We learned to share discoveries, to yell with excitement when a friend found a nest before us, to cheer instead of envy, to compete without cruelty. We learned how to turn boredom into curiosity and curiosity into joy. Every handful of dirt was a chance to feel victorious, to feel capable, to feel rich in a way no store-bought toy could ever give us.

And those days carved something unshakable into us.

Hardship didn’t simply surround our childhood—it shaped our character, pressed resilience into our bones, and taught us the kind of gratitude that stays for life.

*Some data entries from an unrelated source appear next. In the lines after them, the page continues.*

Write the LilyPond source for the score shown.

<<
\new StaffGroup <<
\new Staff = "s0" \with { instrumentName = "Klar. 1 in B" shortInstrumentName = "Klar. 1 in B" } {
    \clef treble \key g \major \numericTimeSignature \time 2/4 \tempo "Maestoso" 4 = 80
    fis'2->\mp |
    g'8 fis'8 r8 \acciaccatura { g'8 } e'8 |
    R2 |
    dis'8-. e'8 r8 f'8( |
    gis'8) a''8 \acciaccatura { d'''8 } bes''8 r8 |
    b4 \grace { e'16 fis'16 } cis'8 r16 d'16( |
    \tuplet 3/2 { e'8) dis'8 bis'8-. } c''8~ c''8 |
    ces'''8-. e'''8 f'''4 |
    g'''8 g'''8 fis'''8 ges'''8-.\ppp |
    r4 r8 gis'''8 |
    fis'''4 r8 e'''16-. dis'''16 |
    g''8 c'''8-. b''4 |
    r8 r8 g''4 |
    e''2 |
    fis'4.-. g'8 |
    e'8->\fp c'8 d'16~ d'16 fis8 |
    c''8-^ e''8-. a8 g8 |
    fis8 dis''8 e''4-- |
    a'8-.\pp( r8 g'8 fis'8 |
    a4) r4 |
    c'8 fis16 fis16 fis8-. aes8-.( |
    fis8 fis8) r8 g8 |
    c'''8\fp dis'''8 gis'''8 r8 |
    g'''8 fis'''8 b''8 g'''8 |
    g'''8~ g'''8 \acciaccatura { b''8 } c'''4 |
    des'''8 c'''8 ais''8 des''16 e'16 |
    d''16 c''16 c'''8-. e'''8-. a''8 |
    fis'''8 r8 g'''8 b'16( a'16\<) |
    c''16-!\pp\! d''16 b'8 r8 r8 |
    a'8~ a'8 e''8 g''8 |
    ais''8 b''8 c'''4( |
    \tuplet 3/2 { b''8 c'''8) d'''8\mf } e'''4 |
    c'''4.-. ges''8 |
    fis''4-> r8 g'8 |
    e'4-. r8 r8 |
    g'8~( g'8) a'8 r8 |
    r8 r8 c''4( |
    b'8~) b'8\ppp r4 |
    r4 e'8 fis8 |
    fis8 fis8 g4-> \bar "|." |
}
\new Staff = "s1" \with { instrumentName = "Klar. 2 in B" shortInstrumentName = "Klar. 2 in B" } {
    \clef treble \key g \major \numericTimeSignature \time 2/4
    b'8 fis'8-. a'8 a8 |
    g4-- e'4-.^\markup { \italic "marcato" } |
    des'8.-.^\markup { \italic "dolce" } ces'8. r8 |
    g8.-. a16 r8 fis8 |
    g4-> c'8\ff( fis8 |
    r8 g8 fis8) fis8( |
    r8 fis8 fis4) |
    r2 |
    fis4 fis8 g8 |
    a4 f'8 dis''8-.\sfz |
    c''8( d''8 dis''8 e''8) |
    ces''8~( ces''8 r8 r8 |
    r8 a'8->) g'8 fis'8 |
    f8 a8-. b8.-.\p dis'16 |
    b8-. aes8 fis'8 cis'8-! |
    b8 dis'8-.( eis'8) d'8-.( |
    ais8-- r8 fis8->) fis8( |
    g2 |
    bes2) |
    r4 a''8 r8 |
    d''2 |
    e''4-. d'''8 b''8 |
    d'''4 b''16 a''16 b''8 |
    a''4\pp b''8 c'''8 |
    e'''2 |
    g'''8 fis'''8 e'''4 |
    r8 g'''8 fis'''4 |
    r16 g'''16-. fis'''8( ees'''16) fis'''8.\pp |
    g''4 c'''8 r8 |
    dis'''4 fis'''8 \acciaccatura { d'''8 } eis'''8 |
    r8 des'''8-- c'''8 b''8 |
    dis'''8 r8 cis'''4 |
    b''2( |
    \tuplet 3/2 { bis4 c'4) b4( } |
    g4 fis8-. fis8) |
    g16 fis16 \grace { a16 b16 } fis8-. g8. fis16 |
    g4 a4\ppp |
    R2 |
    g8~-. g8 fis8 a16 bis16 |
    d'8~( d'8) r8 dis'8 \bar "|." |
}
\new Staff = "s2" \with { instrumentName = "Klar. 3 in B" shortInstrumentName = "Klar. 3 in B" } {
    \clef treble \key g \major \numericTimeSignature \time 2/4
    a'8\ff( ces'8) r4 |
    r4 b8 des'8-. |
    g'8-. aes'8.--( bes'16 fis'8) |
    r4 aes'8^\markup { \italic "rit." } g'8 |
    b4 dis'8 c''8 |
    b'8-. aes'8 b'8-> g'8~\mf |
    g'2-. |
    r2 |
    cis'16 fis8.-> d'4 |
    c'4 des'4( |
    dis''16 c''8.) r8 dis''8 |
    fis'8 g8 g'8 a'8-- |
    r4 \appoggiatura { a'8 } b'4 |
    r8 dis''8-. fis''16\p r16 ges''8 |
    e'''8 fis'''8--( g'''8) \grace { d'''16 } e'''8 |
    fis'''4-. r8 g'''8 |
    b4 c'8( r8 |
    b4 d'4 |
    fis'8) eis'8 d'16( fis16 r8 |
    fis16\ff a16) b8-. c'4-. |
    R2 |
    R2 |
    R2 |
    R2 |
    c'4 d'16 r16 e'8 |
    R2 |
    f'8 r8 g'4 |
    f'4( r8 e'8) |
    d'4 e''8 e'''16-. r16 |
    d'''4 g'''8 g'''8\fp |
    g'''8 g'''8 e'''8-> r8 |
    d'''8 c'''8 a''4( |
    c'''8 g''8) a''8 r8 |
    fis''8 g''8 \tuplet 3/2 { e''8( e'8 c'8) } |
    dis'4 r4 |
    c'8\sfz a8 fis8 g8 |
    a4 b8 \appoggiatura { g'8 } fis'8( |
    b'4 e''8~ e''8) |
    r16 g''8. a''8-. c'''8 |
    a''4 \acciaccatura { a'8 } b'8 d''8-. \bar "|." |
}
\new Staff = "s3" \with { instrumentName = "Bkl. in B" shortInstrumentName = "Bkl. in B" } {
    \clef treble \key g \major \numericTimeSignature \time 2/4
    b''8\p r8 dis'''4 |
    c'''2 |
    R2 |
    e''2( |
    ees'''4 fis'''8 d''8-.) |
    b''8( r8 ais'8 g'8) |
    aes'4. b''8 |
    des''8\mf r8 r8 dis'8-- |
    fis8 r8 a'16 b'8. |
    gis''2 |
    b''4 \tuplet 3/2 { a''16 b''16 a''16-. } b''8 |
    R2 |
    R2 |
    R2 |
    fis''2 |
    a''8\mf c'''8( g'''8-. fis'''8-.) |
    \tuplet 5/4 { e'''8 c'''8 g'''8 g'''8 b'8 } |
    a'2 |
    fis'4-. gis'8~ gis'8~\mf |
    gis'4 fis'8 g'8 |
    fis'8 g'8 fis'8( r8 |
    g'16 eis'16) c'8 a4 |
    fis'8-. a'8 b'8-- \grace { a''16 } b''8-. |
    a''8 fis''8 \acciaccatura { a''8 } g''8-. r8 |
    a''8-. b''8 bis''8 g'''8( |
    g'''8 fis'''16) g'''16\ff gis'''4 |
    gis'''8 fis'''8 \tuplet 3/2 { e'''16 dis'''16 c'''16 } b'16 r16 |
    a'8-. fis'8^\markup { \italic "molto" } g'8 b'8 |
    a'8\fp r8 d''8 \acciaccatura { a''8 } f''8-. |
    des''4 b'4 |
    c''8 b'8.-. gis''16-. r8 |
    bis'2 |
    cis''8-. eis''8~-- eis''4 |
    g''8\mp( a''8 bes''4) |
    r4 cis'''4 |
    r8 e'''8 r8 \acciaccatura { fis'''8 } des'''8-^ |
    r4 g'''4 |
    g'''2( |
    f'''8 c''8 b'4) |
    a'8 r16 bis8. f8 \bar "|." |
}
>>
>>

While others grew up expecting comfort, we grew up creating it. While others needed amusement handed to them, we found it in the smallest corners of the world.

Even now, all these years later, when life feels heavy and adult responsibilities stack up like unpayable debts, we remember muddy hands, sunburned shoulders, and afternoons when laughter echoed louder than any worry. We remember fragile nests we cradled like gold, feeling as if we’d uncovered secret miracles meant only for us.

That’s our quiet superpower:
the ability to find beauty in small things, joy in unexpected places, and strength in moments no one else bothers to notice. It’s the gift that comes from growing up with little—because it taught us how to see everything.